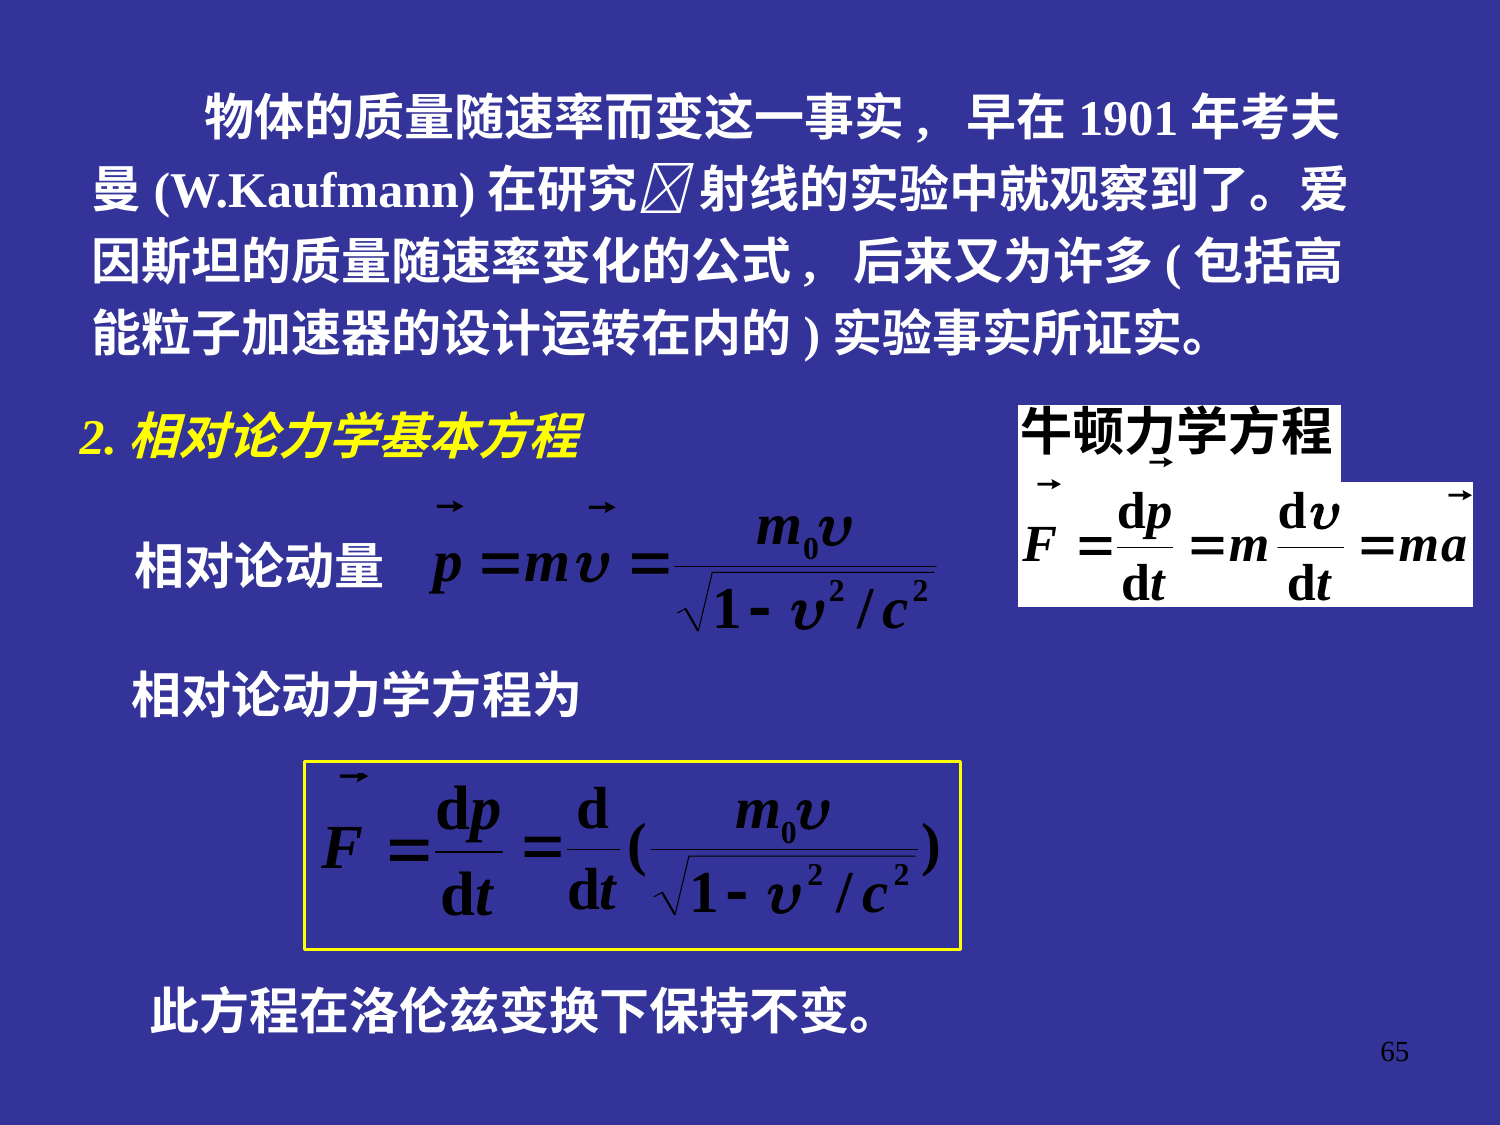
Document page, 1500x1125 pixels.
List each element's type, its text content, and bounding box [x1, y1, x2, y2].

text_box 此方程在洛伦兹变换下保持不变。 [134, 972, 915, 1048]
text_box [421, 491, 943, 637]
text_box 相对论动力学方程为 [117, 656, 1030, 731]
text_box [304, 761, 961, 950]
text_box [1017, 404, 1342, 607]
slide_number 65 [1074, 1024, 1426, 1103]
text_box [316, 773, 510, 925]
text_box 物体的质量随速率而变这一事实, 早在1901年考夫曼(W.Kaufmann)在研究 射线的实验中就观察到了。爱因斯坦的质量随速率变化的公式, 后来又为许多(包括高能粒子加速器的设计运转在内的)实验事实所证实。 [76, 66, 1400, 369]
text_box 相对论动量 [119, 527, 400, 603]
text_box 2.相对论力学基本方程 [64, 397, 753, 472]
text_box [1183, 481, 1474, 608]
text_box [515, 775, 945, 922]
*****
**Instruction**. Please retype the data exactly, but do not carry over any picture.

**Task output**.
Document page, 1500x1125 pixels.
List each element's type, its text content, and bounding box [x1, y1, x2, y2].

text_box 此方程在洛伦兹变换下保持不变。 [134, 972, 915, 1048]
text_box [421, 491, 943, 637]
text_box 相对论动力学方程为 [117, 656, 1030, 731]
text_box [304, 761, 961, 950]
text_box [1017, 404, 1342, 607]
slide_number 65 [1074, 1024, 1426, 1103]
text_box [316, 773, 510, 925]
text_box 物体的质量随速率而变这一事实, 早在1901年考夫曼(W.Kaufmann)在研究 射线的实验中就观察到了。爱因斯坦的质量随速率变化的公式, 后来又为许多(包括高能粒子加速器的设计运转在内的)实验事实所证实。 [76, 66, 1400, 369]
text_box 相对论动量 [119, 527, 400, 603]
text_box 2.相对论力学基本方程 [64, 397, 753, 472]
text_box [1183, 481, 1474, 608]
text_box [515, 775, 945, 922]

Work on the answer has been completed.